La France est l'un des pays au monde où les salariés sont les plus protégés par la loi et par des syndicats, notamment dans les grandes entreprises.

Le site servicepublic.fr  liste les procédures, qui peuvent être utilisées par le salarié en même temps :

Alerte du CHSCT et des représentants du personnel

Les représentants du personnel peuvent vous aider dans toutes vos démarches.  Le comité d’hygiène, de sécurité et des conditions de travail, s'il existe, dispose d'un droit d'alerte qui lui permet de prévenir l'employeur de tout cas de harcèlement moral.

Alerte de l'inspection du travail

L'inspecteur du travail pourra constater tout cas de harcèlement moral et, éventuellement, transmettre le dossier à la justice.

Médiation

Vous pouvez aussi engager une procédure de médiation avec l'auteur des faits.
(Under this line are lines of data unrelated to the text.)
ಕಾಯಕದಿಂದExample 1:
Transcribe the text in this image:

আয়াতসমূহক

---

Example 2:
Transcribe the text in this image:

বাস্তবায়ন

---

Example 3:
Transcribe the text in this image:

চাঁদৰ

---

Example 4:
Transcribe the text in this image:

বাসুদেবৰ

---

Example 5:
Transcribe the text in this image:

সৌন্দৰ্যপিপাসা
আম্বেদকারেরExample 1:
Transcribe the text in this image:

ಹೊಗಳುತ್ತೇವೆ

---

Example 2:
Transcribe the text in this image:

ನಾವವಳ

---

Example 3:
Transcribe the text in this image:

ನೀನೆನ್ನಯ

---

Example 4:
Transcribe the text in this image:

Le choix du médiateur fait l'objet d'un accord entre les deux parties. Le médiateur tente de concilier les parties et leur soumet des propositions écrites en vue de mettre fin au harcèlement : un changement de poste pour l'auteur des faits par exemple. En cas d'échec de la conciliation, le médiateur vous informe de vos droits en cas de saisie de la justice.

Saisie des prud'hommes

Vous pouvez saisir le conseil de prud'hommes pour obtenir réparation du préjudice subi. La procédure aura lieu contre votre employeur, même si ce n'est pas l'auteur direct du harcèlement. Dans ce cas, votre employeur sera jugé pour ne pas vous avoir protégé contre le harcèlement. Il peut aussi être poursuivi pour licenciement abusif (si vous avez dénoncé des faits de harcèlement).
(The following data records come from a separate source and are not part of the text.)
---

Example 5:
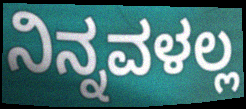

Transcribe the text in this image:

ನಿನ್ನವಳಲ್ಲ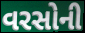
વરસોની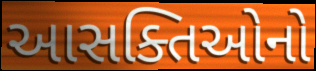
આસક્તિઓનો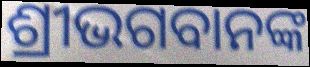
ଶ୍ରୀଭଗବାନଙ୍କ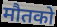
मौतकोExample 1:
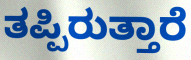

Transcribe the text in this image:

ತಪ್ಪಿರುತ್ತಾರೆ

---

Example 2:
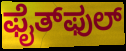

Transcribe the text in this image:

ಫೈತ್‌ಫುಲ್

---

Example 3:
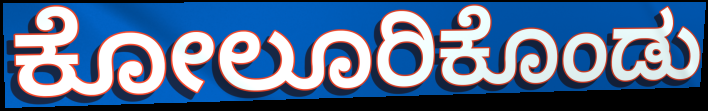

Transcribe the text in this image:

ಕೋಲೂರಿಕೊಂಡು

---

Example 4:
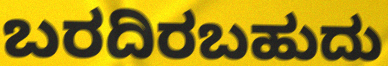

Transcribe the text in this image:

ಬರದಿರಬಹುದು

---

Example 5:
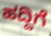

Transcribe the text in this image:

ಹದ್ದಿಗೆ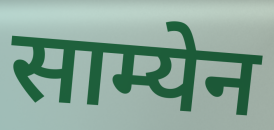
साम्येन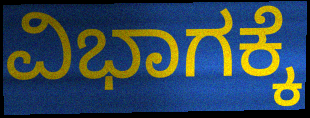
ವಿಭಾಗಕ್ಕೆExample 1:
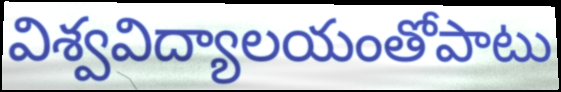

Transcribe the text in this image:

విశ్వవిద్యాలయంతోపాటు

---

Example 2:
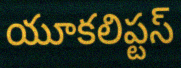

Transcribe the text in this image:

యూకలిప్టస్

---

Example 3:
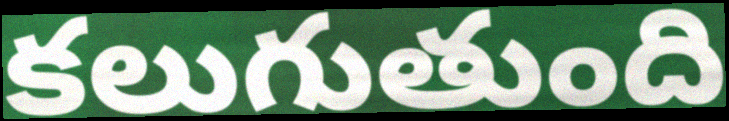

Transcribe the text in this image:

కలుగుతుంది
Saisie de la justice pénale

Vous pouvez aussi poursuivre au pénal l'auteur direct du harcèlement. Cette plainte peut venir en complément d'une plainte aux prud'hommes contre votre employeur. Par exemple, vous poursuivre le gérant de votre entreprise aux prud'hommes et votre chef de service au pénal. La victime peut porter plainte dans un délai de trois ans à partir du fait le plus récent de harcèlement (derniers propos tenus, dernier mail...). La justice prendra alors en compte tous les faits de harcèlement venant du même auteur. Et ce, même si le harcèlement dure depuis plusieurs années.